Data START

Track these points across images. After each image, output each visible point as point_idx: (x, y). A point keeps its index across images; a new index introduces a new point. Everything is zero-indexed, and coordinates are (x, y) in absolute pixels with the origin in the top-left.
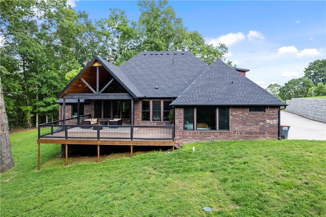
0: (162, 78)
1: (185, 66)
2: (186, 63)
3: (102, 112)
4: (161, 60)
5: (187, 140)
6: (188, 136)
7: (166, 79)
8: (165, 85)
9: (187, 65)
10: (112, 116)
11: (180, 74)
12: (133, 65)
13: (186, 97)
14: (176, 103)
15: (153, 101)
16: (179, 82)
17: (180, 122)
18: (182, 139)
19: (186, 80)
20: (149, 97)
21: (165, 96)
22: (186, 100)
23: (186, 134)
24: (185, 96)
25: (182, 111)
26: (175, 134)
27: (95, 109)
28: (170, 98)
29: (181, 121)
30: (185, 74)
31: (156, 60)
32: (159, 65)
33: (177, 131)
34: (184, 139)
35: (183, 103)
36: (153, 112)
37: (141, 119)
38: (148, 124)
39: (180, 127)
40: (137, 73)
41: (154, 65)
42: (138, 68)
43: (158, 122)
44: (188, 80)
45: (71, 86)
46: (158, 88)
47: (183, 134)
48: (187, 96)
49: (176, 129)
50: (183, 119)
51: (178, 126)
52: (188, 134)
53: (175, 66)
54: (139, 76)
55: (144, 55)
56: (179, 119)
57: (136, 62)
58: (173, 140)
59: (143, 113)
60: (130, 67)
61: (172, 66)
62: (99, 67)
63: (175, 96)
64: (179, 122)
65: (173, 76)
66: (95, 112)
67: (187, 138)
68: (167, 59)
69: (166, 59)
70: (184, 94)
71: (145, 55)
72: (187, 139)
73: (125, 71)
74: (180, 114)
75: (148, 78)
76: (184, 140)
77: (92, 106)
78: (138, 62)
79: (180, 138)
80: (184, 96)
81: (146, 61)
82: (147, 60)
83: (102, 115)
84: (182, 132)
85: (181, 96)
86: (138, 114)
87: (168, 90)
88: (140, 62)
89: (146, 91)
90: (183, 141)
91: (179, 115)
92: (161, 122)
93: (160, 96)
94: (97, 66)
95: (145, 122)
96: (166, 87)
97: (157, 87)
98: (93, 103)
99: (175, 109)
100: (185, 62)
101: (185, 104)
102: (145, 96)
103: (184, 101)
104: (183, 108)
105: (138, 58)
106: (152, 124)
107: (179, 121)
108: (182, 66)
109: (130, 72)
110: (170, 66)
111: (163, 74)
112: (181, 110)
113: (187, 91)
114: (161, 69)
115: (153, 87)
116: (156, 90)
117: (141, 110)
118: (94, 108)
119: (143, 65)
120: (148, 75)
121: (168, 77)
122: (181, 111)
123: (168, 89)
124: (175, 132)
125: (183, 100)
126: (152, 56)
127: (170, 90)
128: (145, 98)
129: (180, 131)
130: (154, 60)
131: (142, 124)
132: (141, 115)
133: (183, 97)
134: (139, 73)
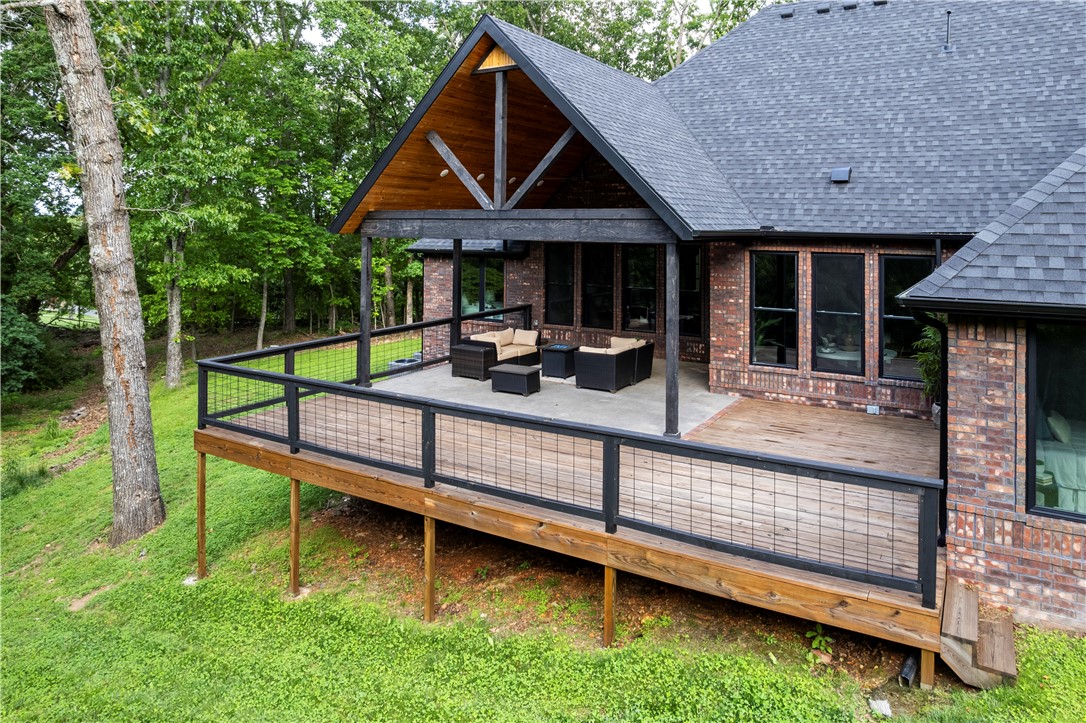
0: (874, 122)
1: (1029, 46)
2: (1040, 28)
3: (578, 299)
4: (875, 33)
5: (1064, 603)
6: (1069, 571)
7: (898, 130)
8: (893, 163)
9: (1048, 38)
10: (619, 319)
11: (992, 93)
12: (720, 69)
13: (1050, 241)
14: (958, 284)
15: (816, 257)
16: (986, 141)
17: (995, 441)
18: (1014, 584)
19: (1036, 129)
20: (789, 229)
21: (888, 227)
22: (1056, 262)
23: (1046, 553)
24: (1041, 229)
25: (1011, 354)
26: (951, 527)
27: (547, 281)
28: (924, 241)
29: (999, 432)
30: (1032, 90)
31: (846, 37)
32: (860, 56)
33: (961, 505)
34: (1034, 589)
35: (1019, 286)
36: (816, 319)
37: (744, 349)
38: (789, 383)
39: (997, 481)
40: (739, 104)
41: (832, 61)
42: (746, 83)
43: (848, 377)
44: (1054, 129)
45: (389, 175)
46: (846, 182)
47: (1017, 540)
48: (1065, 229)
49: (959, 491)
50: (1022, 422)
51: (971, 470)
52: (1076, 555)
53: (963, 54)
54: (748, 122)
55: (785, 16)
56: (986, 416)
57: (739, 56)
58: (929, 602)
59: (757, 317)
60: (707, 82)
61: (942, 55)
62: (505, 72)
63: (961, 230)
64: (983, 439)
65: (943, 112)
66: (547, 295)
67: (1066, 588)
68: (914, 24)
69: (907, 23)
70: (1028, 217)
71: (789, 16)
72: (1062, 595)
73: (677, 101)
74: (997, 378)
75: (797, 129)
76: (1030, 596)
77: (537, 270)
78: (750, 56)
79: (996, 573)
80: (1028, 230)
81: (790, 45)
82: (794, 42)
83: (578, 312)
84: (1008, 526)
85: (1002, 230)
86: (727, 324)
87: (911, 191)
88: (761, 54)
89: (776, 196)
90: (1026, 599)
91: (986, 384)
92: (865, 380)
93: (858, 229)
94: (497, 70)
95: (769, 373)
96: (899, 173)
97: (841, 172)
98: (540, 253)
99: (951, 335)
100: (1031, 27)
101: (1039, 299)
102: (769, 224)
103: (1037, 274)
104: (1022, 333)
105: (749, 38)
106: (807, 386)
107: (984, 430)
108: (1007, 48)
109: (701, 103)
110: (929, 56)
111: (880, 103)
112: (999, 346)
113: (1065, 189)
114: (871, 78)
115: (819, 175)
116: (834, 189)
117: (745, 301)
118: (542, 276)
119: (772, 67)
120: (794, 111)
121: (916, 114)
122: (1000, 353)
123: (910, 185)
124: (951, 515)
125: (1026, 261)
126: (827, 16)
127: (926, 191)
128: (767, 237)
129: (995, 511)
130: (835, 37)
131: (750, 379)
132: (744, 331)
133: (1023, 241)
134: (750, 103)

Data END

Exercise directions: Swap "top-left" for "upper-left" in all the records above and write them out again, leaving everything else unchanged. Omit the pictures.

Expected answer:
Track these points across images. After each image, output each visible point as point_idx: (x, y). A point keeps its index across images; a new index introduces a new point. Everything is zero-indexed, and coordinates are (x, y) in absolute pixels with the origin in the upper-left.
0: (162, 78)
1: (185, 66)
2: (186, 63)
3: (102, 112)
4: (161, 60)
5: (187, 140)
6: (188, 136)
7: (166, 79)
8: (165, 85)
9: (187, 65)
10: (112, 116)
11: (180, 74)
12: (133, 65)
13: (186, 97)
14: (176, 103)
15: (153, 101)
16: (179, 82)
17: (180, 122)
18: (182, 139)
19: (186, 80)
20: (149, 97)
21: (165, 96)
22: (186, 100)
23: (186, 134)
24: (185, 96)
25: (182, 111)
26: (175, 134)
27: (95, 109)
28: (170, 98)
29: (181, 121)
30: (185, 74)
31: (156, 60)
32: (159, 65)
33: (177, 131)
34: (184, 139)
35: (183, 103)
36: (153, 112)
37: (141, 119)
38: (148, 124)
39: (180, 127)
40: (137, 73)
41: (154, 65)
42: (138, 68)
43: (158, 122)
44: (188, 80)
45: (71, 86)
46: (158, 88)
47: (183, 134)
48: (187, 96)
49: (176, 129)
50: (183, 119)
51: (178, 126)
52: (188, 134)
53: (175, 66)
54: (139, 76)
55: (144, 55)
56: (179, 119)
57: (136, 62)
58: (173, 140)
59: (143, 113)
60: (130, 67)
61: (172, 66)
62: (99, 67)
63: (175, 96)
64: (179, 122)
65: (173, 76)
66: (95, 112)
67: (187, 138)
68: (167, 59)
69: (166, 59)
70: (184, 94)
71: (145, 55)
72: (187, 139)
73: (125, 71)
74: (180, 114)
75: (148, 78)
76: (184, 140)
77: (92, 106)
78: (138, 62)
79: (180, 138)
80: (184, 96)
81: (146, 61)
82: (147, 60)
83: (102, 115)
84: (182, 132)
85: (181, 96)
86: (138, 114)
87: (168, 90)
88: (140, 62)
89: (146, 91)
90: (183, 141)
91: (179, 115)
92: (161, 122)
93: (160, 96)
94: (97, 66)
95: (145, 122)
96: (166, 87)
97: (157, 87)
98: (93, 103)
99: (175, 109)
100: (185, 62)
101: (185, 104)
102: (145, 96)
103: (184, 101)
104: (183, 108)
105: (138, 58)
106: (152, 124)
107: (179, 121)
108: (182, 66)
109: (130, 72)
110: (170, 66)
111: (163, 74)
112: (181, 110)
113: (187, 91)
114: (161, 69)
115: (153, 87)
116: (156, 90)
117: (141, 110)
118: (94, 108)
119: (143, 65)
120: (148, 75)
121: (168, 77)
122: (181, 111)
123: (168, 89)
124: (175, 132)
125: (183, 100)
126: (152, 56)
127: (170, 90)
128: (145, 98)
129: (180, 131)
130: (154, 60)
131: (142, 124)
132: (141, 115)
133: (183, 97)
134: (139, 73)
0: (874, 122)
1: (1029, 46)
2: (1040, 28)
3: (578, 299)
4: (875, 33)
5: (1064, 603)
6: (1069, 571)
7: (898, 130)
8: (893, 163)
9: (1048, 38)
10: (619, 319)
11: (992, 93)
12: (720, 69)
13: (1050, 241)
14: (958, 284)
15: (816, 257)
16: (986, 141)
17: (995, 441)
18: (1014, 584)
19: (1036, 129)
20: (789, 229)
21: (888, 227)
22: (1056, 262)
23: (1046, 553)
24: (1041, 229)
25: (1011, 354)
26: (951, 527)
27: (547, 281)
28: (924, 241)
29: (999, 432)
30: (1032, 90)
31: (846, 37)
32: (860, 56)
33: (961, 505)
34: (1034, 589)
35: (1019, 286)
36: (816, 319)
37: (744, 349)
38: (789, 383)
39: (997, 481)
40: (739, 104)
41: (832, 61)
42: (746, 83)
43: (848, 377)
44: (1054, 129)
45: (389, 175)
46: (846, 182)
47: (1017, 540)
48: (1065, 229)
49: (959, 491)
50: (1022, 422)
51: (971, 470)
52: (1076, 555)
53: (963, 54)
54: (748, 122)
55: (785, 16)
56: (986, 416)
57: (739, 56)
58: (929, 602)
59: (757, 317)
60: (707, 82)
61: (942, 55)
62: (505, 72)
63: (961, 230)
64: (983, 439)
65: (943, 112)
66: (547, 295)
67: (1066, 588)
68: (914, 24)
69: (907, 23)
70: (1028, 217)
71: (789, 16)
72: (1062, 595)
73: (677, 101)
74: (997, 378)
75: (797, 129)
76: (1030, 596)
77: (537, 270)
78: (750, 56)
79: (996, 573)
80: (1028, 230)
81: (790, 45)
82: (794, 42)
83: (578, 312)
84: (1008, 526)
85: (1002, 230)
86: (727, 324)
87: (911, 191)
88: (761, 54)
89: (776, 196)
90: (1026, 599)
91: (986, 384)
92: (865, 380)
93: (858, 229)
94: (497, 70)
95: (769, 373)
96: (899, 173)
97: (841, 172)
98: (540, 253)
99: (951, 335)
100: (1031, 27)
101: (1039, 299)
102: (769, 224)
103: (1037, 274)
104: (1022, 333)
105: (749, 38)
106: (807, 386)
107: (984, 430)
108: (1007, 48)
109: (701, 103)
110: (929, 56)
111: (880, 103)
112: (999, 346)
113: (1065, 189)
114: (871, 78)
115: (819, 175)
116: (834, 189)
117: (745, 301)
118: (542, 276)
119: (772, 67)
120: (794, 111)
121: (916, 114)
122: (1000, 353)
123: (910, 185)
124: (951, 515)
125: (1026, 261)
126: (827, 16)
127: (926, 191)
128: (767, 237)
129: (995, 511)
130: (835, 37)
131: (750, 379)
132: (744, 331)
133: (1023, 241)
134: (750, 103)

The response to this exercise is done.